---------- ENTRIES SUPPLIED ----------
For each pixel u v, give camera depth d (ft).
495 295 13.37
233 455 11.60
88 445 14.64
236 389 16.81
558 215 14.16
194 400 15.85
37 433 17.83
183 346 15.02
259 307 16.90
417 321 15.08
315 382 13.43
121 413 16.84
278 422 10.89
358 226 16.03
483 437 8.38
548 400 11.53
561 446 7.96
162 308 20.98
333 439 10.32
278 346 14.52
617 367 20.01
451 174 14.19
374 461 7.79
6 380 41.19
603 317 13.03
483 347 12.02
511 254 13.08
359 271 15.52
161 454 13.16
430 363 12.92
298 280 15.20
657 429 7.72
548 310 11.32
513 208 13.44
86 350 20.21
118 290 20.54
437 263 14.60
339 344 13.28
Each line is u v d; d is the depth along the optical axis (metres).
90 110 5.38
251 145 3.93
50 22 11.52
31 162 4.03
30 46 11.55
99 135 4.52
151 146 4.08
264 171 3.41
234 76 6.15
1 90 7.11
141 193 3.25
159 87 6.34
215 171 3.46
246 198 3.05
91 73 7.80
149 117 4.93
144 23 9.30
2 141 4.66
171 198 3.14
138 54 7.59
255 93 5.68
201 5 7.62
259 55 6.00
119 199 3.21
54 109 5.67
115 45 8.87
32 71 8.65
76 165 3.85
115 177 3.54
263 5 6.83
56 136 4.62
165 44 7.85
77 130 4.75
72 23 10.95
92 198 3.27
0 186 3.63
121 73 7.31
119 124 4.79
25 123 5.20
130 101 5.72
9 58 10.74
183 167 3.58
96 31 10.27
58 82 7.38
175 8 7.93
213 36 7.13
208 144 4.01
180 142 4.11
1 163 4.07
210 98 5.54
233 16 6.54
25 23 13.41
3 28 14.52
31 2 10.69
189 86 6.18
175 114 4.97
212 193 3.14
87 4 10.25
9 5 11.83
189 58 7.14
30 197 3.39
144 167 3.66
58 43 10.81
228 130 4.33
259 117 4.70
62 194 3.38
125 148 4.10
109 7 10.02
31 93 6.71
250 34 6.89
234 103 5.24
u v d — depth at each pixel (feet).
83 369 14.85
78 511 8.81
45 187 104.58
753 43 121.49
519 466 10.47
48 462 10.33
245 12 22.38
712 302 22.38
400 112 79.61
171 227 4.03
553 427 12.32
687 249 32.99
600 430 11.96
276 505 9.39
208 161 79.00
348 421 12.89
----------
TRY IT:
Your task is to find every line above containing the word "pixel" and copy it.

SOLVED PROBLEM:
For each pixel u v, give camera depth d (ft).
u v d — depth at each pixel (feet).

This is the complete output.